A method for accessing text-based information using domain-specific features rather than documents alone is presented. The basis of this approach is the ability to automatically extract features from large text databases, and identify statistically significant relationships or associations between those features. The techniques supporting this approach are discussed, and examples from an application using these techniques, named the Associations System, are illustrated using the Wall Street Journal database. In this particular application, the features extracted are company and person names. The series of tests run on the Associations System demonstrate that feature extraction can be quite accurate, and that the relationships generated are reliable. In addition to conventional measures...

### TREC-3 Ad Hoc Retrieval and Routing Experiments using the WIN System

Paul Thompson, Howard R. Turtle, Bokyung Yang, and James Flood.   TREC-3 Ad Hoc Retrieval and Routing Experiments using the WIN System.  TREC, 1-7, 1994.

The WIN retrieval engine is West's implementation of the inference network retrieval model. The inference net model ranks documents based on the combination of different evidence, e.g., text representations, such as words, phrases, or paragraphs, in a consistent probabilistic framework. WIN is based on the same retrieval model as the INQUERY system that has been used in previous TREC competitions. The two retrieval engines have common roots but have evolved separately -- WIN has focused on the retrieval of legal materials from large (>50 gigabyte) collections in a commercial online environment that supports both Boolean and natural language retrieval. For TREC-3 we decided to run an essentially unmodified version of WIN to see how well a state-of-the-art commercial system compares to...

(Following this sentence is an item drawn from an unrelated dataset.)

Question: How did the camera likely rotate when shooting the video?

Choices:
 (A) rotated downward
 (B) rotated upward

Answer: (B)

### Natural Language vs. Boolean Query Evaluation: A Comparison of Retrieval Performance

Howard R. Turtle.   Natural Language vs. Boolean Query Evaluation: A Comparison of Retrieval Performance.  Proceedings of the 17th Annual International ACM-SIGIR Conference on Research and Development in Information Retrieval. Dublin, Ireland, 3-6 July 1994 (Special Issue of the SIGIR Forum), 212-220, 1994.

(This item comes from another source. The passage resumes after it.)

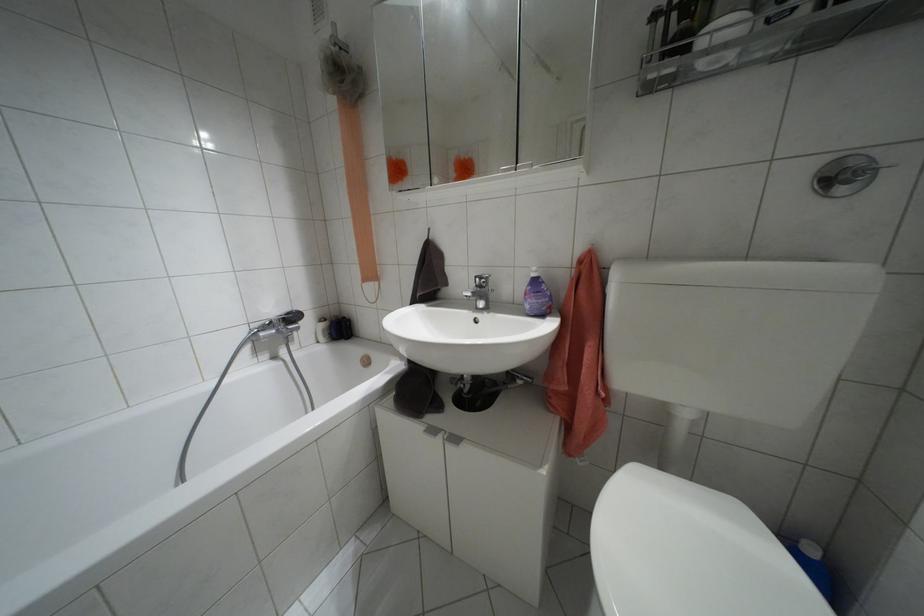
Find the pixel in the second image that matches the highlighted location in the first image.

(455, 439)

The results of experiments comparing the relative performance of natural language and Boolean query formulations are presented. The experiments show that on average a current generation natural language system provides better retrieval performance than expert searchers using a Boolean retrieval system when searching full-text legal materials. Methodological issues are reviewed and the effect of database size on query formulation strategy is discussed.